[Named joint coordinates]
++++

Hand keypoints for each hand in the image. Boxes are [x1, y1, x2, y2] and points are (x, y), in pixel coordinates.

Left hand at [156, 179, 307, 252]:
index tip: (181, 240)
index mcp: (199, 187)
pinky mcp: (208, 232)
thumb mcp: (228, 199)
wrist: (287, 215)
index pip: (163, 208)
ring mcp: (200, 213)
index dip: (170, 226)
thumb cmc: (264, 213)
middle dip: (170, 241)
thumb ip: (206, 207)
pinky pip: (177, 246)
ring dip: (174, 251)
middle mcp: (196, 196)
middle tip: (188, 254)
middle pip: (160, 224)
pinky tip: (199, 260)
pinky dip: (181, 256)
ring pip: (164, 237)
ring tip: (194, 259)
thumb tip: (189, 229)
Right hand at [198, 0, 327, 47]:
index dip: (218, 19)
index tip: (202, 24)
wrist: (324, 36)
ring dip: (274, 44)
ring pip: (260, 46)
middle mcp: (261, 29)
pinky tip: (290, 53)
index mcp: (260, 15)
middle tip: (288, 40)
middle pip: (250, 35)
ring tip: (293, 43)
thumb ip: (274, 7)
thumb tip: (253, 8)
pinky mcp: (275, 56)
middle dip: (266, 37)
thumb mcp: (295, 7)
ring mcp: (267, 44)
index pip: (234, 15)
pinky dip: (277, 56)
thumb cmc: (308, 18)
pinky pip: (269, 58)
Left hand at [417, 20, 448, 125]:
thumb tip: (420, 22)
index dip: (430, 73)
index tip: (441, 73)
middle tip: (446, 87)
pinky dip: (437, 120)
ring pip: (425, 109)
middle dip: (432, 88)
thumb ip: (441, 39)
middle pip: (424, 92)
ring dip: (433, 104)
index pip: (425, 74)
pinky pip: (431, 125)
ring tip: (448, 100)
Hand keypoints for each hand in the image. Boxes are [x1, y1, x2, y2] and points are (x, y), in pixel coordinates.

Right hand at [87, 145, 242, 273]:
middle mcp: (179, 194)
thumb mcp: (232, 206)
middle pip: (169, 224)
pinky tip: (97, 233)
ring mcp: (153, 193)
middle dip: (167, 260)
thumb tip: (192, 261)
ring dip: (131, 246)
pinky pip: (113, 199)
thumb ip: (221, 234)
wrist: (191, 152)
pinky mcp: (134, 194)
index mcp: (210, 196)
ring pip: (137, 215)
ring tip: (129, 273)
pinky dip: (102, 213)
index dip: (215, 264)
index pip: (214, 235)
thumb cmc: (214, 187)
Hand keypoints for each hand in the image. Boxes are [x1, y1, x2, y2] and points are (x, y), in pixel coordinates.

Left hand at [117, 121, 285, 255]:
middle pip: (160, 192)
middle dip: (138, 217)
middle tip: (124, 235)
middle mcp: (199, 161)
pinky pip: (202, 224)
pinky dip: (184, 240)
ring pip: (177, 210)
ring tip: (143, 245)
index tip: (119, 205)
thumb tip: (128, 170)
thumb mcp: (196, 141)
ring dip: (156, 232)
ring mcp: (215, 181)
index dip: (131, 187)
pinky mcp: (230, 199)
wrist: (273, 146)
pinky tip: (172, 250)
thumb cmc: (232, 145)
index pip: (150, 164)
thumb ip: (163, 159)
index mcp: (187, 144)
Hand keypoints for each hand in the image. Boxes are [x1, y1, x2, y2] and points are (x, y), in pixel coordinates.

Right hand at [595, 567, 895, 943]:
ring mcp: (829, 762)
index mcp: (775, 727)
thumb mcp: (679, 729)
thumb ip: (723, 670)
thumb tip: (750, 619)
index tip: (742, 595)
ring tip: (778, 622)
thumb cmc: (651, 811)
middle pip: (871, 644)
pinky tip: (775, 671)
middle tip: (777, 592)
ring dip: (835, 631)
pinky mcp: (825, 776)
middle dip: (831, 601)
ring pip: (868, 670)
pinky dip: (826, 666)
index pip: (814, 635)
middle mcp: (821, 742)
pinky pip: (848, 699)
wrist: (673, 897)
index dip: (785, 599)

++++

What the exercise asks:
Please copy the lines in the records above between the one holding "pinky pip: (431, 125)" and the one holding "ring pip: (137, 215)", inclusive, exactly and with no other line.

Exercise result:
pinky pip: (431, 125)
ring tip: (448, 100)
Hand keypoints for each hand in the image. Boxes are [x1, y1, x2, y2] and points are (x, y), in pixel coordinates.

Right hand at [87, 145, 242, 273]:
middle mcp: (179, 194)
thumb mcp: (232, 206)
middle pip: (169, 224)
pinky tip: (97, 233)
ring mcp: (153, 193)
middle dip: (167, 260)
thumb tip: (192, 261)
ring dip: (131, 246)
pinky pip: (113, 199)
thumb ip: (221, 234)
wrist: (191, 152)
pinky mcp: (134, 194)
index mcp: (210, 196)
ring pip: (137, 215)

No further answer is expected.